(Stored records)
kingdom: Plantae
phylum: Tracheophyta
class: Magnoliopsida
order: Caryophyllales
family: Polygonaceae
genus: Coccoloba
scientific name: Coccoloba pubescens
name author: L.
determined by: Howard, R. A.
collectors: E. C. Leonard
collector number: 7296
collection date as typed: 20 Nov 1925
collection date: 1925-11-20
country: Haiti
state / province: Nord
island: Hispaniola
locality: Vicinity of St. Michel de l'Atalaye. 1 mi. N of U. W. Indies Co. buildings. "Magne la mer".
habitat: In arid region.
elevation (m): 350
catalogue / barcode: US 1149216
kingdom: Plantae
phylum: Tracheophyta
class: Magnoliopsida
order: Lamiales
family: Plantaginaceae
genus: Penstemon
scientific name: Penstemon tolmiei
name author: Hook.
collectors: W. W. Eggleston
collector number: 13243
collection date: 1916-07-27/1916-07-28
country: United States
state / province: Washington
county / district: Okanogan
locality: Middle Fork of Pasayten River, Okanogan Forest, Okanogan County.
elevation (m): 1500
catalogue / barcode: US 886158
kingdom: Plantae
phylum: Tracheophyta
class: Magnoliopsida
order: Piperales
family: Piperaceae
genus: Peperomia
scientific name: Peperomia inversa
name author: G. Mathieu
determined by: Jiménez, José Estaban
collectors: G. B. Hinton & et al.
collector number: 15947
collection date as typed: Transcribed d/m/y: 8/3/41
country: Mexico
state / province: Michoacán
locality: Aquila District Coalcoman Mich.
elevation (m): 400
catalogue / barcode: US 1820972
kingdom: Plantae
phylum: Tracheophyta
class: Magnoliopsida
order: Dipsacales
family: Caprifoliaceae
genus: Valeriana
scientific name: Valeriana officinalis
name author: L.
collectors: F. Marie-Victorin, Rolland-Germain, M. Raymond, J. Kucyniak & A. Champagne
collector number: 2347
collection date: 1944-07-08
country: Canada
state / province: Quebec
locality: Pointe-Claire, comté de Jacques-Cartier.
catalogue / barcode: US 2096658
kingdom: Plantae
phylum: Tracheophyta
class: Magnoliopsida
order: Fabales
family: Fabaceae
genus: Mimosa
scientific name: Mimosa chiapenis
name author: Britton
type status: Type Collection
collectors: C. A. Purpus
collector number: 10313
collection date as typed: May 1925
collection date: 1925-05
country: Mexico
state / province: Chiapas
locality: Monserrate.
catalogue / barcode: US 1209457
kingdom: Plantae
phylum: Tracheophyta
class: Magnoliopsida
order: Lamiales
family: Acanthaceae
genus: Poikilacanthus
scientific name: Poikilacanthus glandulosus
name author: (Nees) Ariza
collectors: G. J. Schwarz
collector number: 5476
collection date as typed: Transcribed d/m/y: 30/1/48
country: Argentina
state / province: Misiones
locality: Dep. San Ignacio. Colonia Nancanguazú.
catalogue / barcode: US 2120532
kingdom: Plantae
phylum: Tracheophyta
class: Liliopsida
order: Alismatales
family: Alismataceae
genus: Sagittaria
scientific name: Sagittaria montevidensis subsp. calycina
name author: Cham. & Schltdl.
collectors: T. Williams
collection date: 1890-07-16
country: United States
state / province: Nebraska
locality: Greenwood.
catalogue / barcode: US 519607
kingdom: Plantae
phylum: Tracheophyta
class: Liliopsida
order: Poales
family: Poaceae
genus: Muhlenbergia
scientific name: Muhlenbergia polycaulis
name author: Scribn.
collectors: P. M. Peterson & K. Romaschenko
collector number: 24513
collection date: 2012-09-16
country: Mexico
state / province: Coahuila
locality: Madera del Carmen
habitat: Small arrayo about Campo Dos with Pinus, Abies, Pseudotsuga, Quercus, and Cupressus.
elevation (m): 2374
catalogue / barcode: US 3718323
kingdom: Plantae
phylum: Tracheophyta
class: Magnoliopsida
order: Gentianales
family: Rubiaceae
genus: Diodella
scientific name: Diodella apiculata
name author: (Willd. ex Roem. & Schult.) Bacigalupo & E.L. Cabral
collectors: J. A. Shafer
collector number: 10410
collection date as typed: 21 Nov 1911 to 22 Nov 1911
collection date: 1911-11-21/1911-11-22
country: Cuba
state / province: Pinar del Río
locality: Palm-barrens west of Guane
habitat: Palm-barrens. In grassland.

◆ **WHAT IS REQUIRED**
Please reproduce every line of the data above word for word, in the same order.

◆ **FULL SOLUTION**
kingdom: Plantae
phylum: Tracheophyta
class: Magnoliopsida
order: Caryophyllales
family: Polygonaceae
genus: Coccoloba
scientific name: Coccoloba pubescens
name author: L.
determined by: Howard, R. A.
collectors: E. C. Leonard
collector number: 7296
collection date as typed: 20 Nov 1925
collection date: 1925-11-20
country: Haiti
state / province: Nord
island: Hispaniola
locality: Vicinity of St. Michel de l'Atalaye. 1 mi. N of U. W. Indies Co. buildings. "Magne la mer".
habitat: In arid region.
elevation (m): 350
catalogue / barcode: US 1149216
kingdom: Plantae
phylum: Tracheophyta
class: Magnoliopsida
order: Lamiales
family: Plantaginaceae
genus: Penstemon
scientific name: Penstemon tolmiei
name author: Hook.
collectors: W. W. Eggleston
collector number: 13243
collection date: 1916-07-27/1916-07-28
country: United States
state / province: Washington
county / district: Okanogan
locality: Middle Fork of Pasayten River, Okanogan Forest, Okanogan County.
elevation (m): 1500
catalogue / barcode: US 886158
kingdom: Plantae
phylum: Tracheophyta
class: Magnoliopsida
order: Piperales
family: Piperaceae
genus: Peperomia
scientific name: Peperomia inversa
name author: G. Mathieu
determined by: Jiménez, José Estaban
collectors: G. B. Hinton & et al.
collector number: 15947
collection date as typed: Transcribed d/m/y: 8/3/41
country: Mexico
state / province: Michoacán
locality: Aquila District Coalcoman Mich.
elevation (m): 400
catalogue / barcode: US 1820972
kingdom: Plantae
phylum: Tracheophyta
class: Magnoliopsida
order: Dipsacales
family: Caprifoliaceae
genus: Valeriana
scientific name: Valeriana officinalis
name author: L.
collectors: F. Marie-Victorin, Rolland-Germain, M. Raymond, J. Kucyniak & A. Champagne
collector number: 2347
collection date: 1944-07-08
country: Canada
state / province: Quebec
locality: Pointe-Claire, comté de Jacques-Cartier.
catalogue / barcode: US 2096658
kingdom: Plantae
phylum: Tracheophyta
class: Magnoliopsida
order: Fabales
family: Fabaceae
genus: Mimosa
scientific name: Mimosa chiapenis
name author: Britton
type status: Type Collection
collectors: C. A. Purpus
collector number: 10313
collection date as typed: May 1925
collection date: 1925-05
country: Mexico
state / province: Chiapas
locality: Monserrate.
catalogue / barcode: US 1209457
kingdom: Plantae
phylum: Tracheophyta
class: Magnoliopsida
order: Lamiales
family: Acanthaceae
genus: Poikilacanthus
scientific name: Poikilacanthus glandulosus
name author: (Nees) Ariza
collectors: G. J. Schwarz
collector number: 5476
collection date as typed: Transcribed d/m/y: 30/1/48
country: Argentina
state / province: Misiones
locality: Dep. San Ignacio. Colonia Nancanguazú.
catalogue / barcode: US 2120532
kingdom: Plantae
phylum: Tracheophyta
class: Liliopsida
order: Alismatales
family: Alismataceae
genus: Sagittaria
scientific name: Sagittaria montevidensis subsp. calycina
name author: Cham. & Schltdl.
collectors: T. Williams
collection date: 1890-07-16
country: United States
state / province: Nebraska
locality: Greenwood.
catalogue / barcode: US 519607
kingdom: Plantae
phylum: Tracheophyta
class: Liliopsida
order: Poales
family: Poaceae
genus: Muhlenbergia
scientific name: Muhlenbergia polycaulis
name author: Scribn.
collectors: P. M. Peterson & K. Romaschenko
collector number: 24513
collection date: 2012-09-16
country: Mexico
state / province: Coahuila
locality: Madera del Carmen
habitat: Small arrayo about Campo Dos with Pinus, Abies, Pseudotsuga, Quercus, and Cupressus.
elevation (m): 2374
catalogue / barcode: US 3718323
kingdom: Plantae
phylum: Tracheophyta
class: Magnoliopsida
order: Gentianales
family: Rubiaceae
genus: Diodella
scientific name: Diodella apiculata
name author: (Willd. ex Roem. & Schult.) Bacigalupo & E.L. Cabral
collectors: J. A. Shafer
collector number: 10410
collection date as typed: 21 Nov 1911 to 22 Nov 1911
collection date: 1911-11-21/1911-11-22
country: Cuba
state / province: Pinar del Río
locality: Palm-barrens west of Guane
habitat: Palm-barrens. In grassland.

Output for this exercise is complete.